--- EXTRAIT DE PAGE ---
**********
LE DOUBLE À TURBAN DE SARKOZY
Mais une relation avec qui au juste ? Le protocole voudrait que ce soit avec l'émir, que les diplomates français se plaisent à dépeindre en double à turban de Sarkozy : "Même âge ou presque, même suractivisme, même fascination pour l'argent." Certains soulignent que l'ascension des deux dirigeants a commencé par le "meurtre symbolique du père", Chirac pour Sarkozy et Khalifa pour Hamad. Mais, pour les meilleurs exégètes de la diagonale Paris-Doha, le véritable interlocuteur de Sarkozy et le concepteur des "coups diplomatiques" auxquels l'Elysée a souscrit n'est autre que HBJ, le Talleyrand qatari. "Avec l'émir, Sarko est respectueux et protocolaire, il fait le job, explique un habitué des voyages officiels dans le Golfe. Son vrai copain, c'est HBJ."
Les surprises ne s'arrêtent d'ailleurs pas là, puisque le seul homme politique français auquel l'émir a accordé son amitié, s'avère être... la bête noire du président, Dominique de Villepin. La famille Al-Thani, qui a fait sa connaissance lorsqu'il était au Quai d'Orsay, raffole de son brio et de ses grands airs. Du temps où ils étudiaient en France, Mayassa et Joan, deux des enfants du couple royal, avaient porte ouverte chez les Villepin. Reconnaissant, l'émir fut l'un des premiers clients du cabinet d'avocats ouvert par l'ancien premier ministre en janvier 2008.
En novembre de la même année, dans son discours d'inauguration du Musée des arts islamiques de Doha, Mayassa, nommée directrice de l'établissement, salua Dominique de Villepin, présent dans l'assistance, comme son "deuxième père". "On était en plein affaire Clearstream, se rappelle l'un des invités de cette cérémonie peuplée de VIP. Les mots de Sarkozy, parlant de pendre son rival 'à un croc de boucher', étaient dans toutes les têtes. La formule de Mayassa ressemblait à un message à l'adresse de Sarkozy : 'Pas touche à Villepin !'"
Il y eut donc quelques fâcheries entre la France et la presqu'île du Golfe. Comme en janvier 2009, lorsque l'Elysée boycotte le sommet arabe organisé par Doha, en réponse à l'offensive israélienne à Gaza. Siéger à côté de Khaled Meshaal, le chef du Hamas, invité d'honneur de l'émirat, était inconcevable. En juin, la rebuffade est oubliée et l'émir atterrit en France pour une visite d'Etat de trois jours. C'est l'époque des grandes manoeuvres économiques.
**********
--- MATÉRIEL PRÉSENTÉ ---
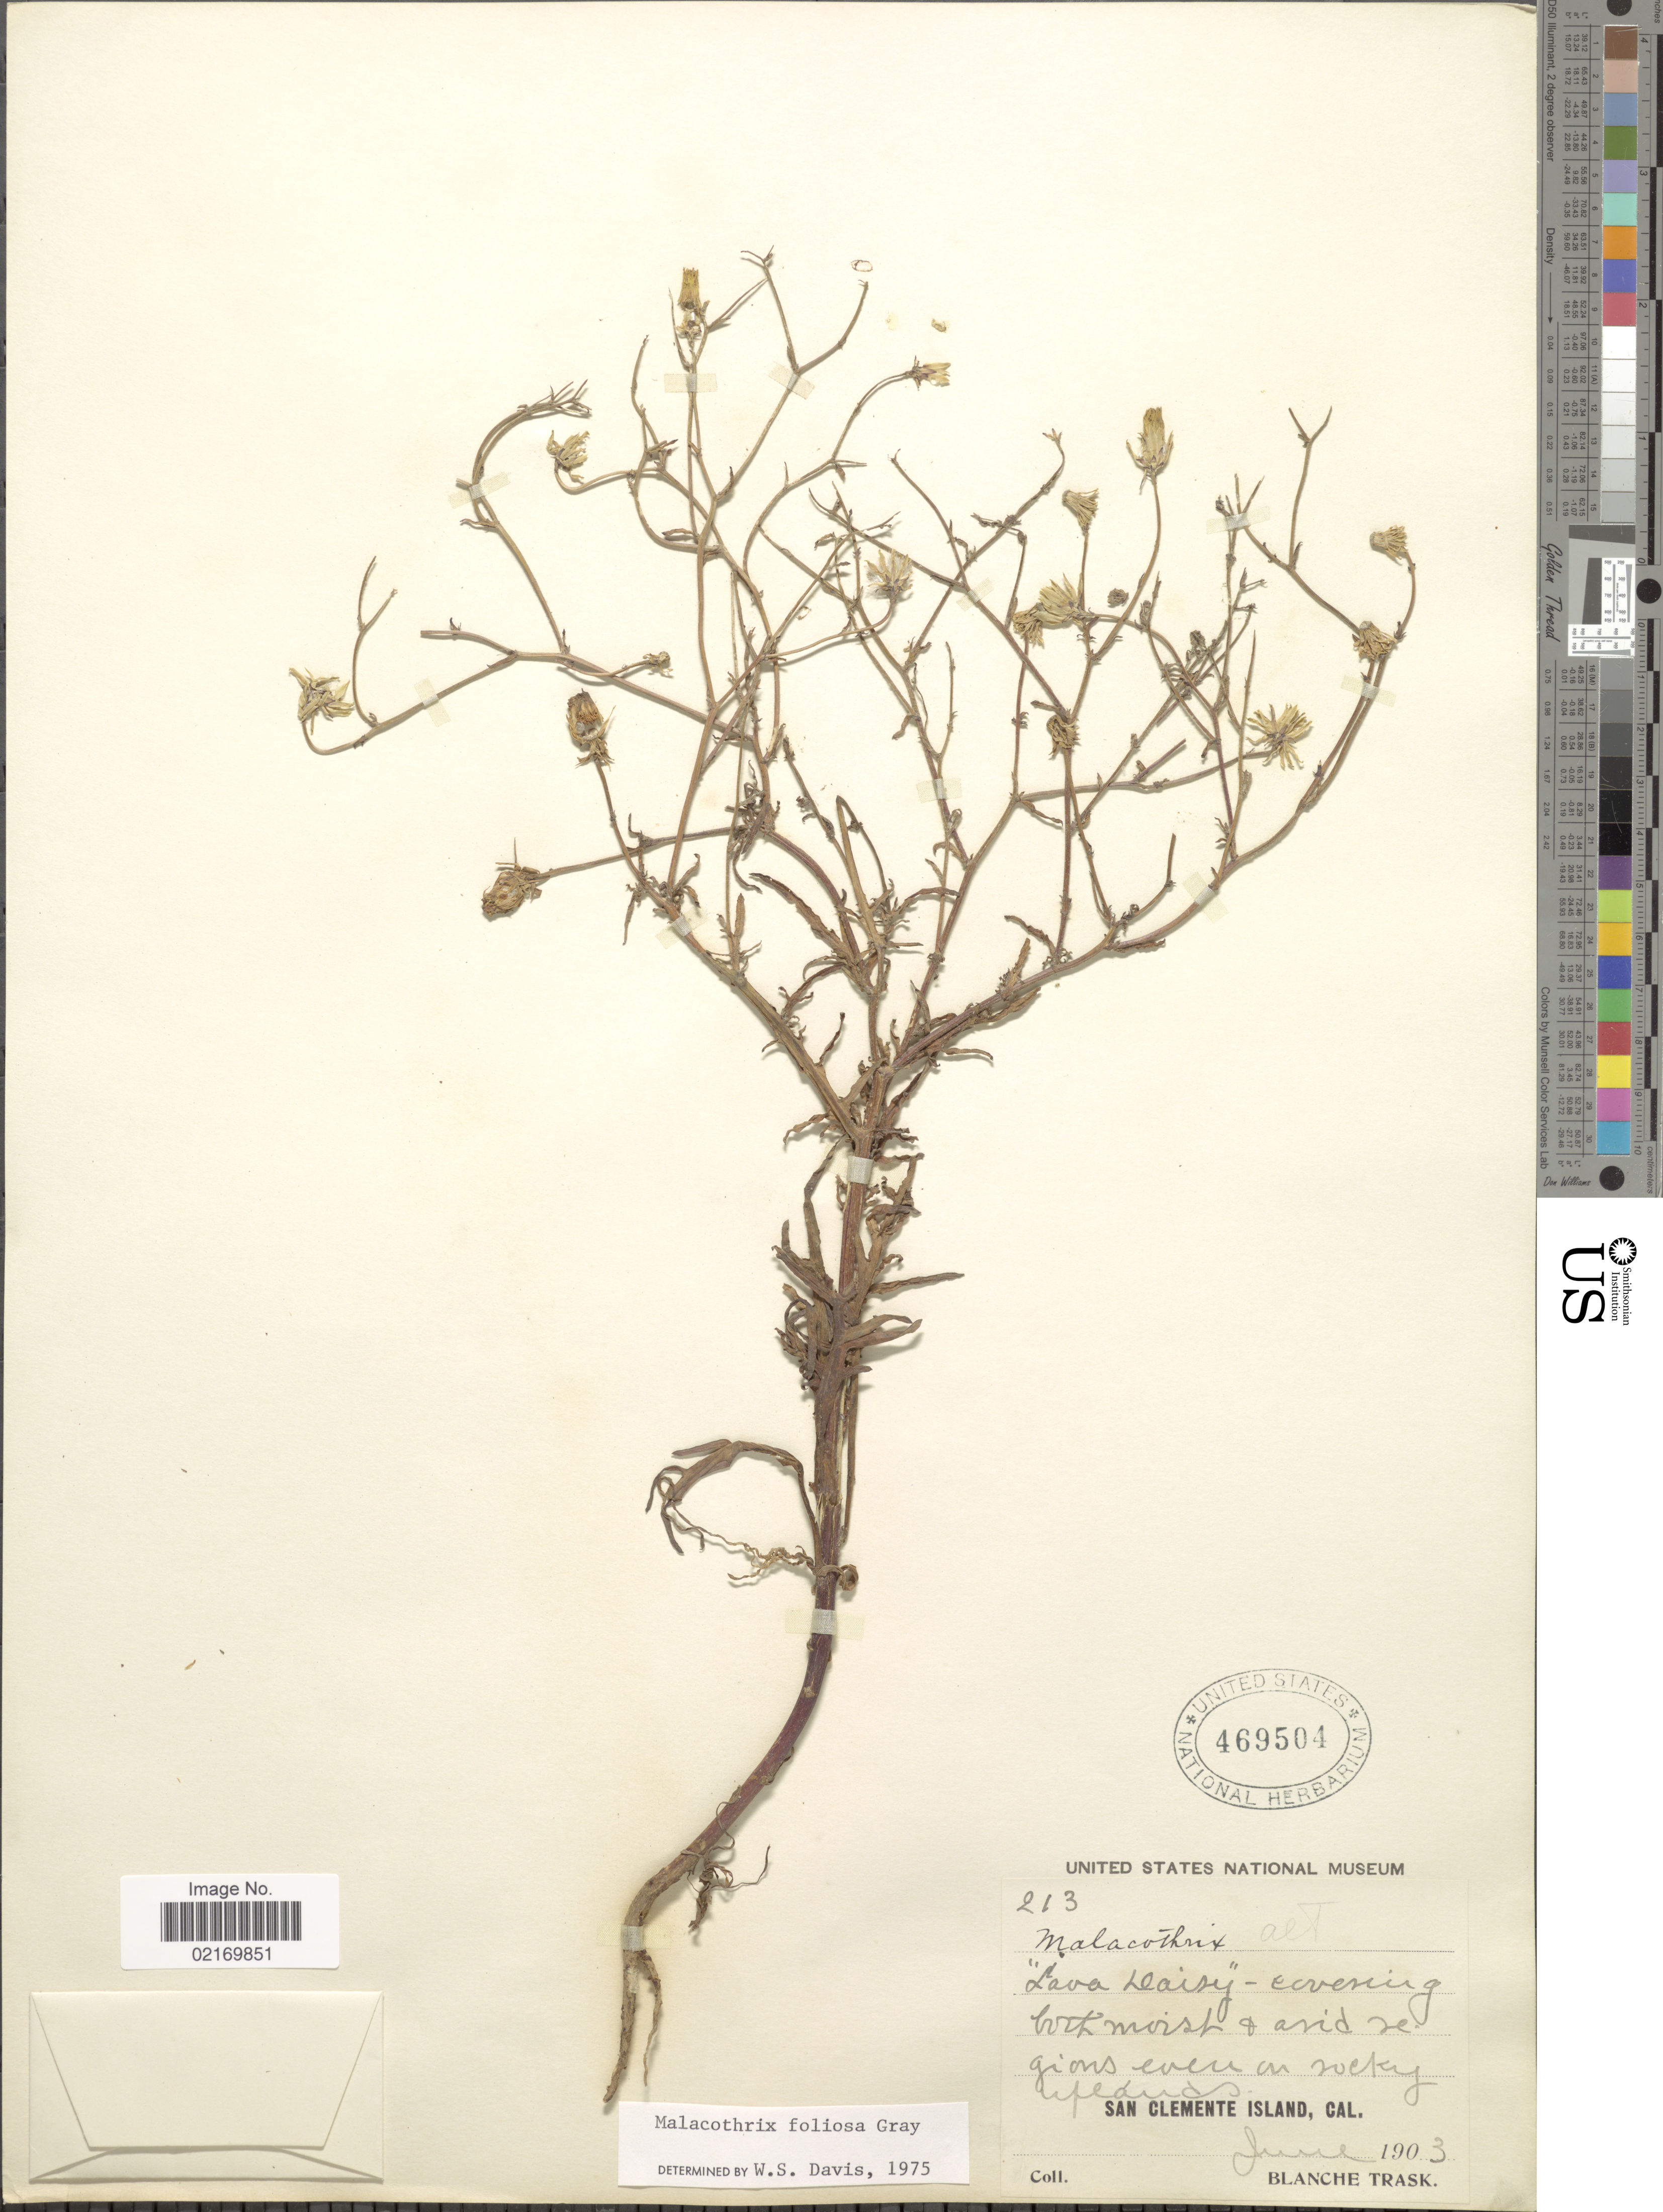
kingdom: Plantae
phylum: Tracheophyta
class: Magnoliopsida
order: Asterales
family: Asteraceae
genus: Malacothrix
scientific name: Malacothrix foliosa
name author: A. Gray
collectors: B. Trask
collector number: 213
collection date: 1903-06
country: United States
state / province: California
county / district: Los Angeles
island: San Clemente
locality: San Clemente Island, Cal.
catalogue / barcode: US 469504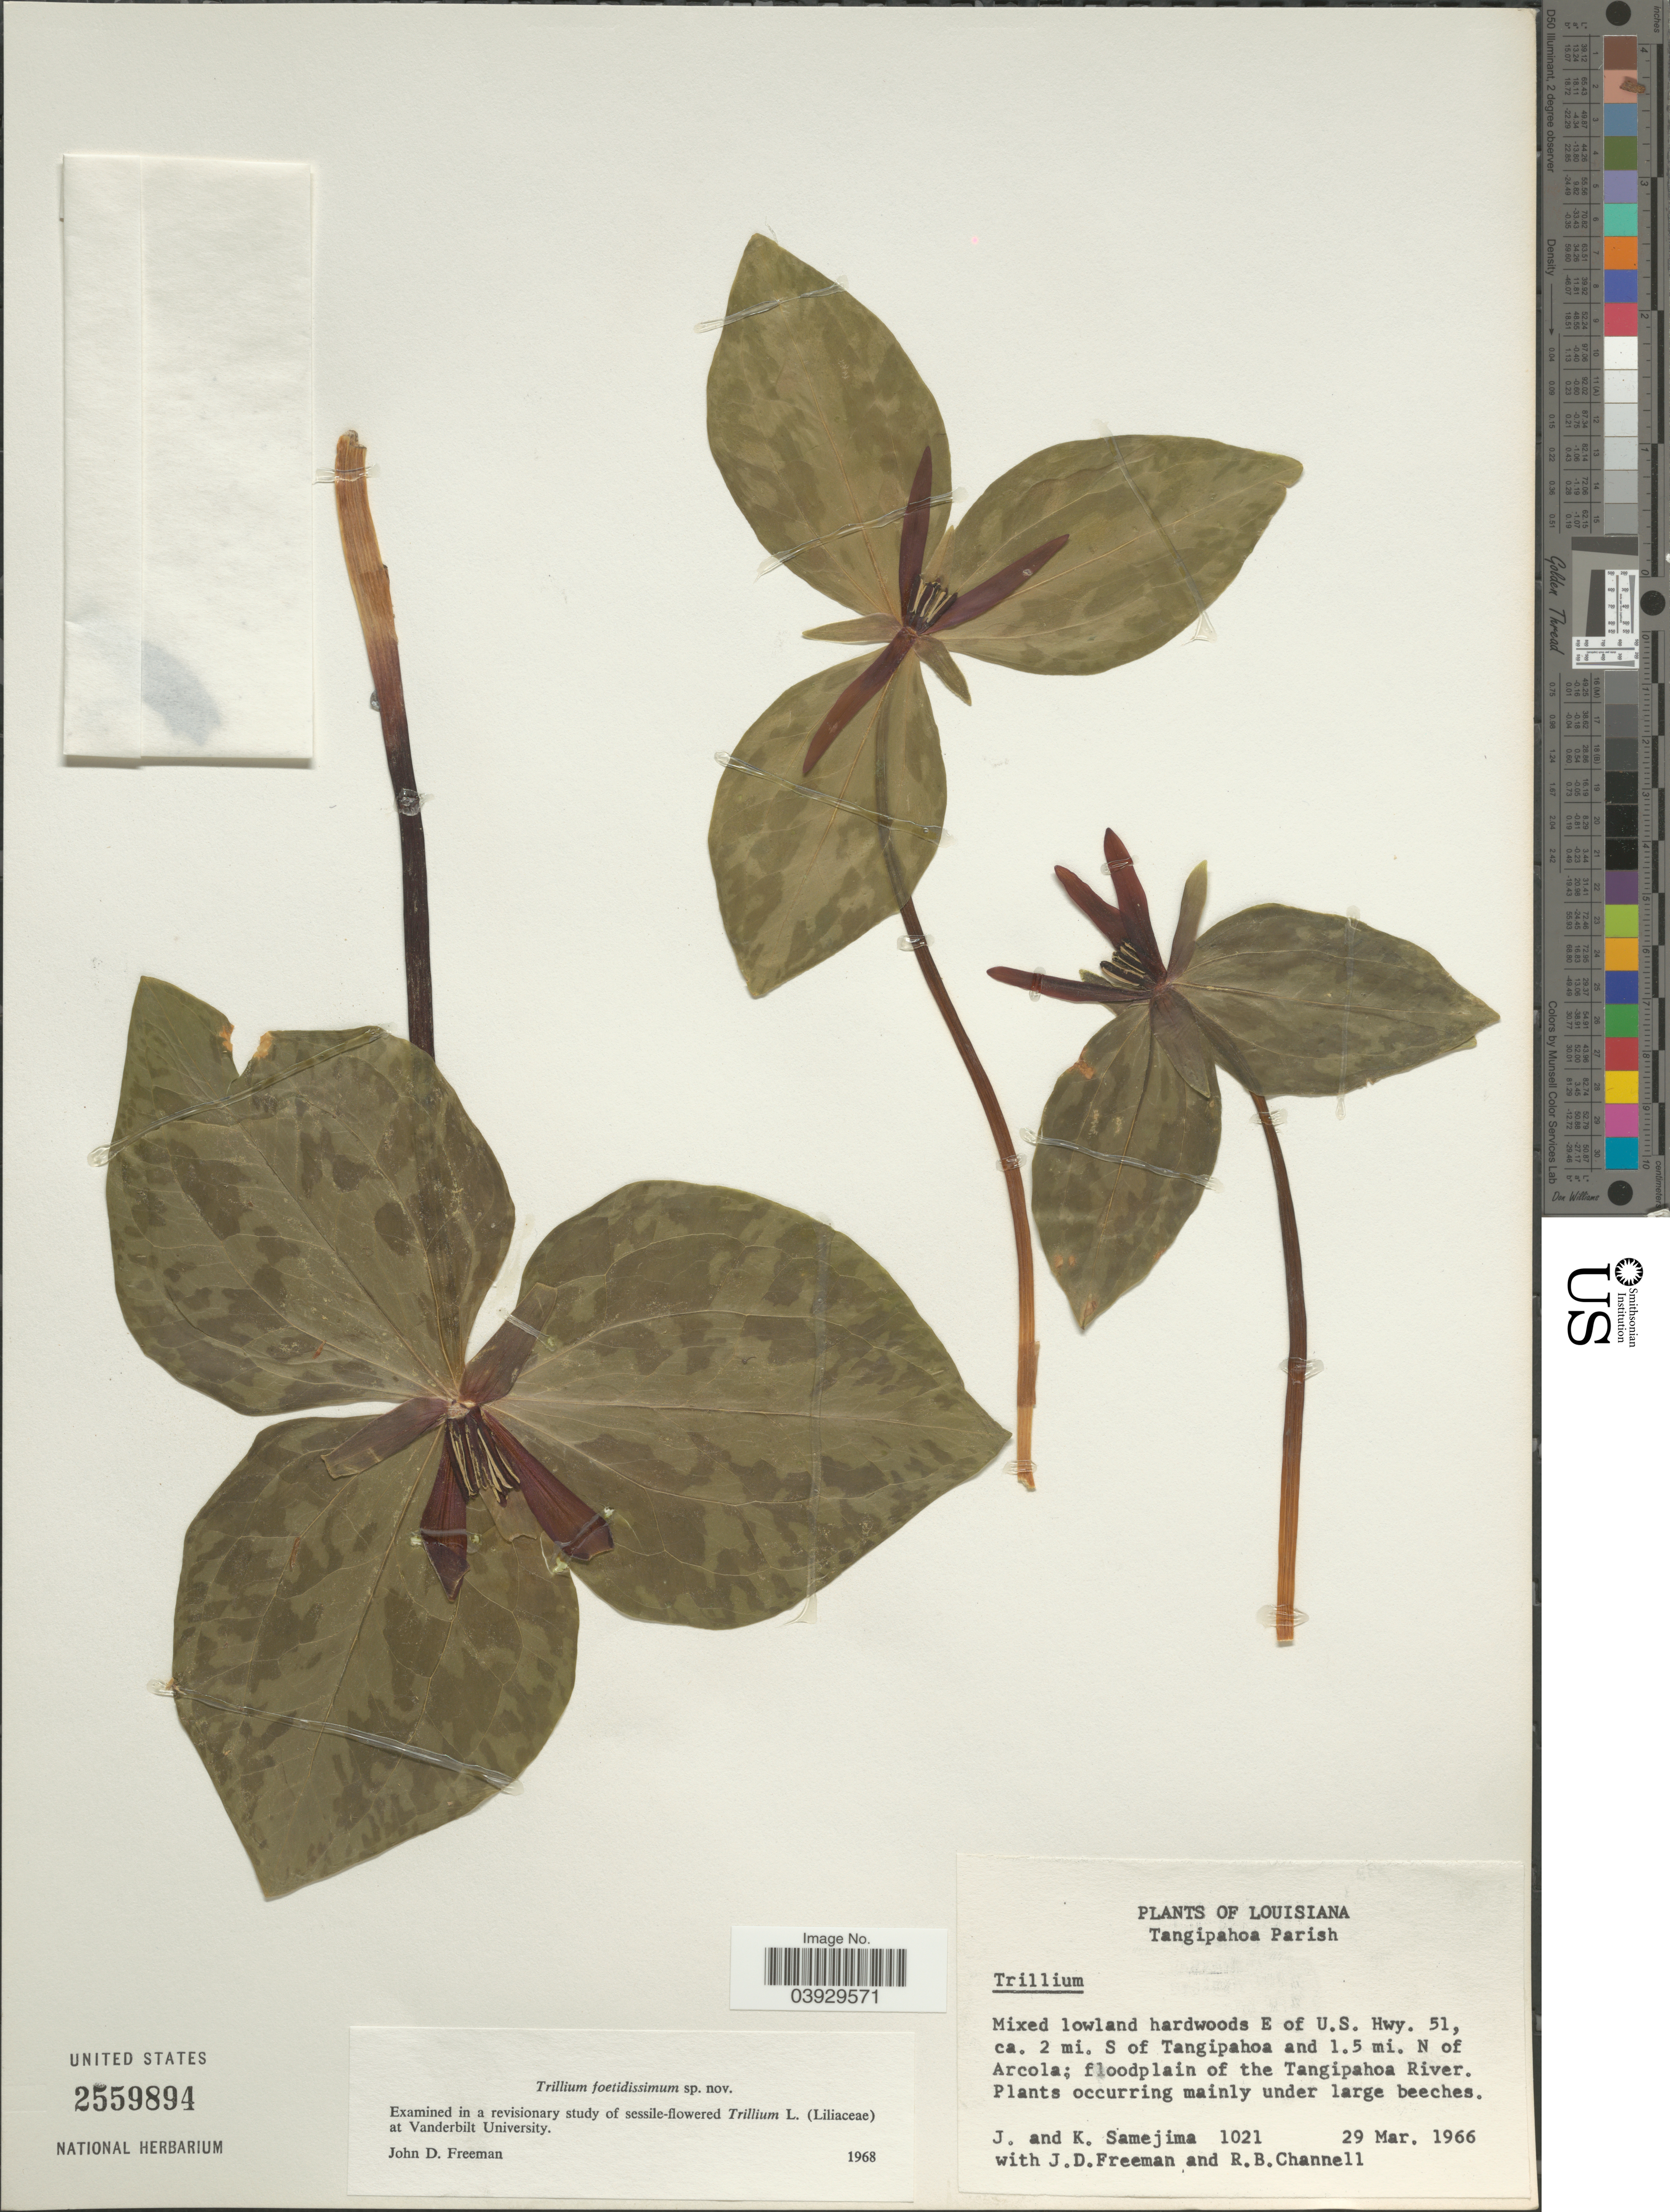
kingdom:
**********
--- OBJECTIF ---
Prolongez l'extrait consacré aux relations entre Sarkozy et le Qatar, en reprenant après sa dernière phrase.

--- PROBLÈME RÉSOLU ---
Le QIA, aujourd'hui géré par le premier ministre HBJ et présidé par le fils héritier de l'émir, Tamim, vient alors de rentrer dans le capital de la Société fermière du Casino municipal de Cannes, propriétaire des palaces Majestic et Gray d'Albion. Il a aussi ajouté le Royal Monceau et le Centre de conférences internationales Kleber, 30 000 m2 au pied de l'Arc de triomphe, à son tableau de chasse. Aux petits soins pour ses amis, Paris a revu sa convention fiscale avec Doha, exonérant les Qataris de l'impôt sur les plus-values immobilières. Dans les mois qui suivent, le QIA prend 6 % de Vinci et 5 % de Veolia. Ravi que les fleurons de l'industrie nationale appâtent des investisseurs, l'Elysée applaudit. Les Qataris sont d'autant plus appréciés qu'ils ne se précipitent pas pour réclamer des jetons aux conseils d'administration.
Arrive ensuite l'offensive anti-Kadhafi. De médiateur, le Qatar devient acteur. La présence de ses avions dans le ciel de Libye, au même titre que ceux des Emirats arabes unis, "fait oublier que cette opération était une affaire de l'OTAN", souligne un diplomate. Leur rôle n'est pas que symbolique : un soir du printemps 2011, des avions qataris atterrissent ni vus ni connus à Tobrouk, chargés d'équipements pour les insurgés. Une opération pilotée par Benoît Puga, le chef d'état-major particulier du président. Nicolas Sarkozy le dira en petit comité : en Libye, "ce qui a été décisif, c'est les Qataris et les Emiratis".
Le chef de l'Etat déchante peu après la prise de Tripoli, en septembre, quand il apparaît que Doha s'entiche d'Abdelhakim Belhaj, le nouveau gouverneur de la ville, jadis embastillé par la CIA pour ses liens avec Al-Qaïda. "On leur a demandé de ne pas soutenir des djihadistes, pour éviter les cassures, explique un fidèle du président. Belhaj sentait le souffre. Le Qatar arrosait en fait tout le monde, mais seul Belhaj le reconnaissait."
PARIS-DOHA, UNE LIAISON PAS TOUJOURS GAGNANTE
Dans la crise syrienne, l'attelage Paris-Doha s'est reformé. Au premier, le forcing auprès de Bruxelles et de l'ONU, au second la mobilisation de la Ligue arabe et le financement de l'opposition. Un autre "gagnant-gagnant" ? On en est loin. Outre que Bachar Al-Assad est un adversaire beaucoup plus coriace que Kadhafi, l'activisme de Doha agace un nombre croissant de pays arabes, moins férus de changement de régime que l'émir Al-Thani.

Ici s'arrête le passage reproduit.